**Text excerpt**
□ □ □ □ □
[Paper Notes] Discovering state-of-the-art reinforcement learning algorithms

10 minute read

Published:

This post supports English / 中文 switching via the site language toggle in the top navigation.

TL;DR

DiscoRL turns RL algorithm design itself into a meta-learning problem. Instead of hand-writing TD targets, policy losses, or auxiliary objectives, the paper learns a meta-network that emits update targets for an agent’s policy and internal predictions.

This is not “meta-RL” in the usual fast-adaptation sense. The thing being meta-learned is the learning rule itself.

The headline result is strong:

  • Disco57 reaches IQM 13.86 on Atari, outperforming prior hand-designed RL rules on this benchmark
  • The discovered rule also transfers to unseen benchmarks such as ProcGen, Crafter, and NetHack
  • A broader discovery run, Disco103, gets even stronger by training on a more diverse set of environments

The big message is that RL algorithm discovery can scale with environment diversity and compute, much like model pretraining scales with data.
□ □ □ □ □
[Dataset entries]
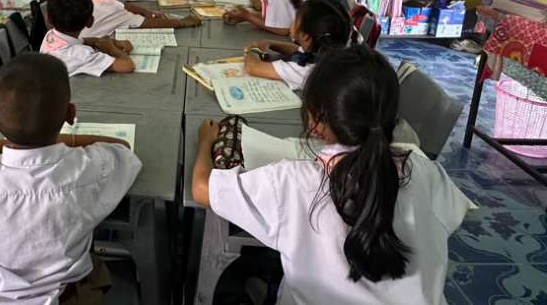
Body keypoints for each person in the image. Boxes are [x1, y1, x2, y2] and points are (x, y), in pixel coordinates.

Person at [192, 46, 470, 305]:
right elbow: (452, 216)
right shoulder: (429, 173)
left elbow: (203, 190)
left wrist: (206, 141)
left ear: (314, 122)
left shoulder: (290, 183)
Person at [0, 53, 142, 305]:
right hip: (68, 296)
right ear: (70, 114)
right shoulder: (87, 171)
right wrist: (66, 139)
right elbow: (123, 148)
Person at [242, 0, 356, 89]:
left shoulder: (304, 68)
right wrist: (269, 43)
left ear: (304, 35)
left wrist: (253, 50)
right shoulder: (332, 53)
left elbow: (252, 67)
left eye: (296, 18)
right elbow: (297, 49)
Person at [40, 0, 135, 75]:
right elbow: (128, 65)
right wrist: (112, 50)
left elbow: (84, 40)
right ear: (90, 22)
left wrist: (110, 43)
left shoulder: (51, 35)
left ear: (48, 19)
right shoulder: (79, 56)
□ □ □ □ □
**Work request**
Could you write out everything from "DiscoRL turns RL" down to "learning rule itself." in the DiscoRL notes above again, replacing "meta-network" with "meta-model"?

**Task output**
DiscoRL turns RL algorithm design itself into a meta-learning problem. Instead of hand-writing TD targets, policy losses, or auxiliary objectives, the paper learns a meta-model that emits update targets for an agent’s policy and internal predictions.

This is not “meta-RL” in the usual fast-adaptation sense. The thing being meta-learned is the learning rule itself.